The results of this study show that although a large proportion of women attending antenatal clinics did so repeatedly, they were not benefiting from effective information, education and communication which together form one of the primary purposes of antenatal care. Ninety percent of those interviewed had attended the antenatal clinic more than once and 52% four or more times. However, most of them (70.5%) said they spent 3 minutes or less with the antenatal care provider and less than 40% could recall being informed or educated about important subjects such as diet and nutrition, care of the baby, family planning, place of birth. An even smaller proportion (19.3%) could recall being educated about what to do if there was a complication.

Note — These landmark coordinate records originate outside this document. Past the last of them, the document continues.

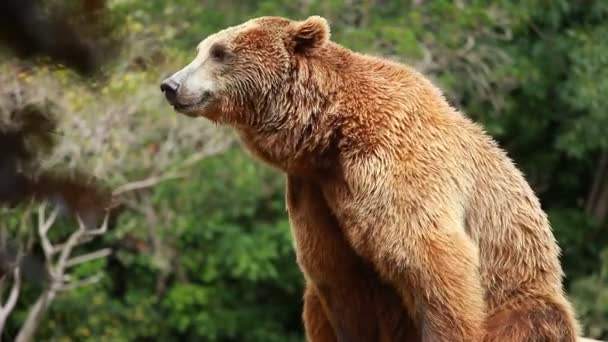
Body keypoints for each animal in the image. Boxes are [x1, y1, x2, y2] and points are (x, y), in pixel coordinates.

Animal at [160, 14, 580, 340]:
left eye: (219, 52)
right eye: (201, 49)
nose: (171, 85)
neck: (330, 133)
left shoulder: (397, 163)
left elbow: (434, 261)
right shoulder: (316, 191)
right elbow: (338, 278)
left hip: (520, 290)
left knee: (529, 318)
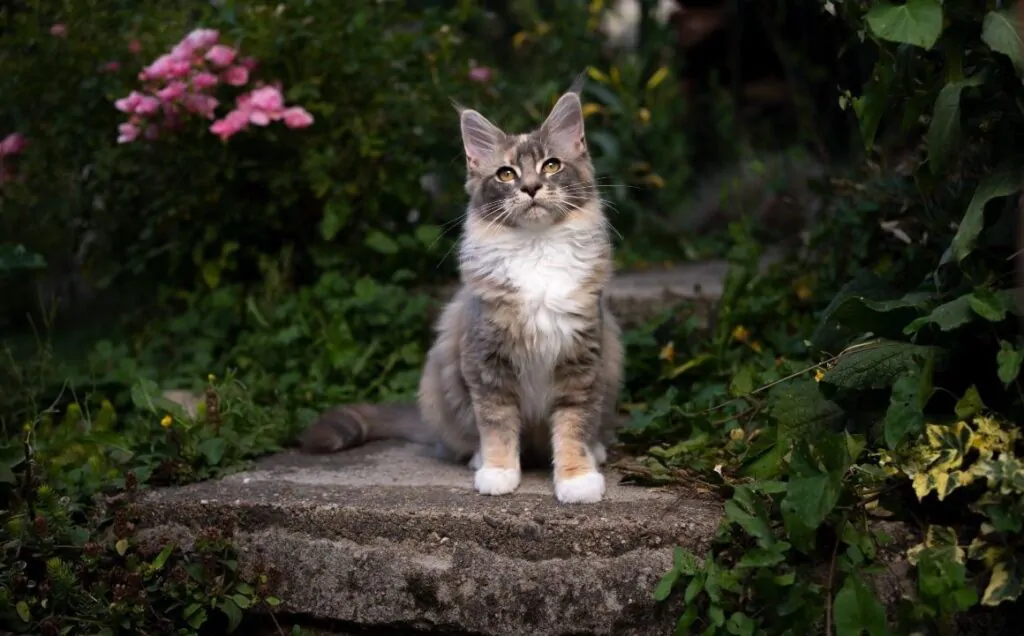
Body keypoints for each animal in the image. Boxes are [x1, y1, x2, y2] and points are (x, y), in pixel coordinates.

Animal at [296, 84, 622, 503]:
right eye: (506, 173)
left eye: (551, 165)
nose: (531, 188)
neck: (536, 247)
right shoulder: (486, 361)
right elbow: (497, 425)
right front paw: (499, 473)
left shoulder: (582, 359)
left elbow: (574, 426)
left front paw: (577, 479)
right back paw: (479, 459)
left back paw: (596, 452)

One of the lessons learned from the Safe Motherhood Initiative is that community involvement is a key requirement for sustainable reduction of maternal mortality [16
]. However, individual women, families and communities need information and education to be empowered to contribute positively to making pregnancy safer. Therefore, the large proportion of pregnant women in this study who reported that they were not informed or educated about important issues is of concern.
We observed that pregnant women were least likely to recall having received the IEC that related to the recognition of danger and response to pregnancy-related problems. In a study of women 6–12 months after giving birth in another health division, Walraven et al found even lower levels of antenatal education on danger signs and complication readiness [17
]. This low level of awareness of danger signs contributes to a failure to obtain adequate care in time and hence, maternal death in The Gambia [13
]. There was even less awareness about danger signs for the unborn child.

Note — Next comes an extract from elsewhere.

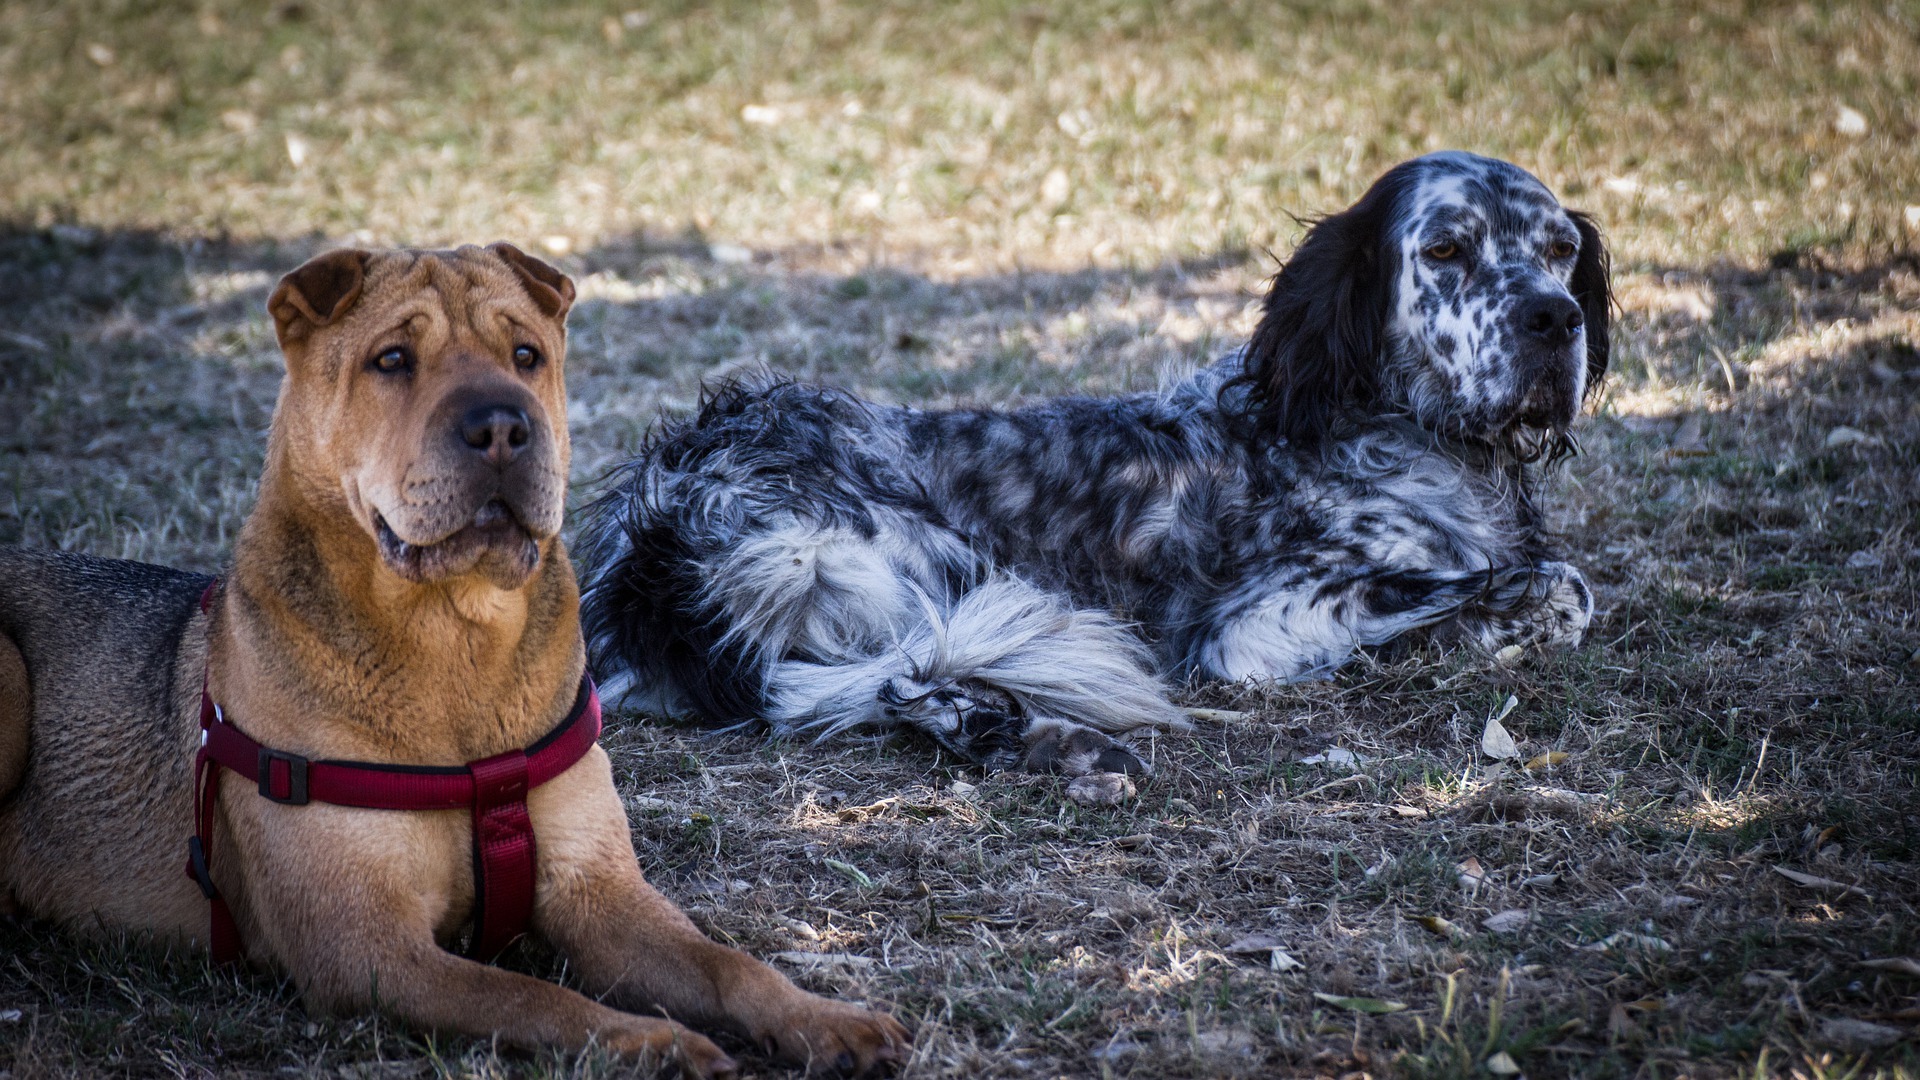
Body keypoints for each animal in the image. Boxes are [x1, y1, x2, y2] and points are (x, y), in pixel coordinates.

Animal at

Information, education and communication require time. The new antenatal care model recommends 30–40 minutes for the first visit and 20 minutes for subsequent visits to carry out all activities including individual IEC [18
]. However, most women said they spent 3 minutes or less with their provider. Communicating effectively under this circumstance would be an enormous challenge and could explain the poor provider-client interaction. It was not surprising that in this "rushed" scenario very few women asked questions. On the other hand, it is encouraging that 95% of women understood the answers given to the questions they asked. Direct observation in Nepal revealed that an average of only one minute was spent on counseling [19
]. Little attention was also paid to danger signs and complication readiness with communication flowing mostly in one direction from health worker to pregnant woman. Although, the health system in Nepal is probably different from ours, it suggests that the challenge to provide adequate antenatal IEC is not unique to our setting. On the other hand, the new antenatal care model also recommends fewer routine antenatal visits with the expectation that this would give providers more time to spend communicating effectively with clients.

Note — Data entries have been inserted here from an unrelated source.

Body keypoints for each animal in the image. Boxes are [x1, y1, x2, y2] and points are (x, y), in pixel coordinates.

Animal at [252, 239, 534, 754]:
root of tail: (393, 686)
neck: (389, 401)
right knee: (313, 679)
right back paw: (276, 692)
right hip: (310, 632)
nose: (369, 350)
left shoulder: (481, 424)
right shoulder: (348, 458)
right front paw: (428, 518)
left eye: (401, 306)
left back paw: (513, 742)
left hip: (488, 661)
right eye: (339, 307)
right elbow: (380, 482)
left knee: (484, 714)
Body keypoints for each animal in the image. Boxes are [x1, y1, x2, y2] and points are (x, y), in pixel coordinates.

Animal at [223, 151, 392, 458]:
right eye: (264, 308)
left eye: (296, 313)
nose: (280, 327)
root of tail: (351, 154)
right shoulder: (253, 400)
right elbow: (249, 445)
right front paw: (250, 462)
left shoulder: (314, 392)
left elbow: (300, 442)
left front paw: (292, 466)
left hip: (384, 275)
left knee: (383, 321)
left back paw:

Staff shortages are a major constraint in the delivery of health services in The Gambia but midwives are particularly affected by excessive workloads [20
]. Since each midwife must attend to a relatively large number of women in a defined period, the provision of IEC may be given less priority. Even where there are adequate numbers, staff training, attitudes, supervision and incentives would be important determinants of the quality of the services that are delivered. We did not assess these issues but believe that they would be important for planning and organization of services.
There are efforts to improve the human resource situation but in the short term, an effective IEC strategy is needed. Traditionally, IEC has been provided at the antenatal clinic level. In view of the human resource constraints and the need to reach a wider audience, we propose a strategy that provides IEC through the mass media – addressing various issues and encouraging women to ask questions at the antenatal clinic. This has several advantages. A uniform message will be disseminated, it will reach non-pregnant women who will be better informed and able to make better choices early on when they become pregnant (such as early attendance which is particularly important for effective intermittent preventive treatment of malaria). These messages will also reach men (who are influential in maternal health) to encourage positive participation as partners in making pregnancy safer. Cultural perceptions at family and community levels influence how the woman, family and community respond to pregnancy-related complications [15
]. By using the mass media, family members and the community as a whole would also be reached with messages that encourage positive attitudes and participation. This is more consistent with intentions of the National Reproductive Health Policy [11
Ensuring messages reach the target audience is a concern. However, there is recent positive experience in the country with the use of radio for IEC for increasing awareness and knowledge of HIV/AIDS [21
]. In Guatemala, clinic and population-based surveys demonstrated that pregnancy-related radio messages increased awareness of danger signs in pregnancy and were an important complement to clinic-based education [22
The nationwide Maternal Mortality Survey showed that women in rural areas were at increased risk of maternal death [9
]. However, the reported provision of IEC was similar in both urban and rural antenatal clinics and where differences occurred, women attending rural antenatal clinics performed better. Thus, the higher risk of death among rural women was not because they were less likely to recognize danger compared to women in urban areas. A possible explanation is that delivery services are less readily available to rural women compared to urban women. In rural communities, access to antenatal services is enhanced through outreach ("trekking") clinics. Health workers from designated base clinics travel to the communities on specific days to provide antenatal services and return to their base. For delivery, women in these rural communities have to travel to the base clinic. Thus, the distance barrier has been overcome for antenatal services but not for delivery services. This is a critical issue since most complications that lead to maternal death occur around the time of delivery.